MISHKAL’19: A breath of relief for all

The play took Hamra street back to its glory days. It started with 12 distinct opening scenes performed by each artist simultaneously in a different café.
by Sally Farhat

4 September 2019 | 22:32

Source: by Annahar

  • by Sally Farhat
  • Source: Annahar
  • Last update: 4 September 2019 | 22:32

Opening scene during MISHKAL’19 (Photo courtesy of MISHKAL)

BEIRUT: Twelve simultaneous scenes, twelve different locations, one play, one message: it is by time that we start protesting and asking for our basic human rights.

To mark the opening of MISHKAL’19, the eighth edition of the youth festival for all arts at Al Madina Theatre, Artistic Director Awad Awad brought to life a collaborative interactive promenade performance titled “Iza Al Sha’abu Yawman…,” which translates to “if the citizens ever…” in English.

“A promenade play is not site-specific, which means it transcends location boundaries to allow each scene to be performed in a different place,” Awad told Annahar.

In collaboration with a number of prominent performers, which included Nidal Al Ashkar, Mona Al Hallak, Joumana Haddad, Aliya Al Khalidi, Darine Chamseddine, Dima Mikhael Matta, Dana Dia, Nadra Assaf, Mira Sidawi, Mazen El Maouche, Maher Itani, Clown Me In, and Ferket Al Qirab; the performance was the first of its kind in the country.

“I envisioned this play to act as a relief for people,” Awad explained. “We are not usually given the chance to express ourselves freely; this performance intended to make people interact freely with various topics that get on their nerves through theater.”

The play took Hamra street back to its glory days. It started with 12 distinct opening scenes performed by each artist simultaneously in a different café.

Each of these artists addressed one or more of the issues that citizens face and struggle within their daily lives.

The 15 minutes act ended with a protest lead by each performer to Al Madina Theatre, where the performance was concluded.

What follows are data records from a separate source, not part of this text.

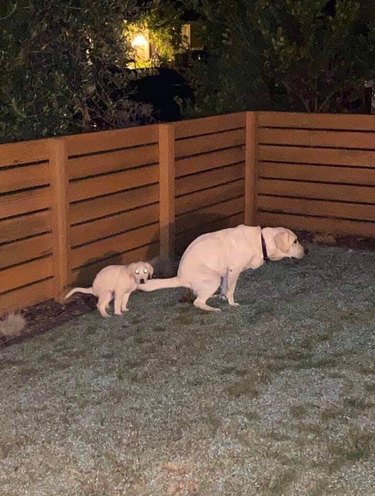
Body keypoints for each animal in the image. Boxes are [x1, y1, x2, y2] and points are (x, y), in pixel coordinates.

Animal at [137, 226, 306, 312]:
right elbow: (231, 290)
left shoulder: (225, 273)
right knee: (197, 302)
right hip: (213, 279)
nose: (307, 251)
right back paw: (211, 308)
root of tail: (180, 277)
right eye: (295, 241)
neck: (261, 241)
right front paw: (231, 303)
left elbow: (225, 289)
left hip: (215, 278)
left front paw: (222, 297)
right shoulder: (233, 271)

“I chose to make the last scene an interaction between all those who marched with us and actors performing as political figures,” Awad said. “We hear the same exact speech over and over from politicians so I wanted to see what people would do if they were free to act and respond the way they want.”

Adding that “the point was to observe their free and real reactions in comparison to their socially bounded reactions when real political figures are talking.”

MISHKAL’s opening was followed by four festive days, from August 30 to September 3.

Starting each day at 5:30 and ending at 11 pm, the series of events drove to foster, develop, and encourage the city’s creative arts talents.

MISHKAL also gave a chance for fresh graduates, university students, and rising artists to exhibit their work and demonstrate their potentials.

Attendees noted that MISHKAL allows them to establish friendly relations with other aspiring artists, promote culture, and create positive public opinion.

Ever since its establishment, the cultural students’ series remains the only festival of its kind in the Arab region. It was able to reach its many attendees through its artistic expressions from theatre to film, music, dance, painting, and photography.

Tala Ramadan contributed to this article.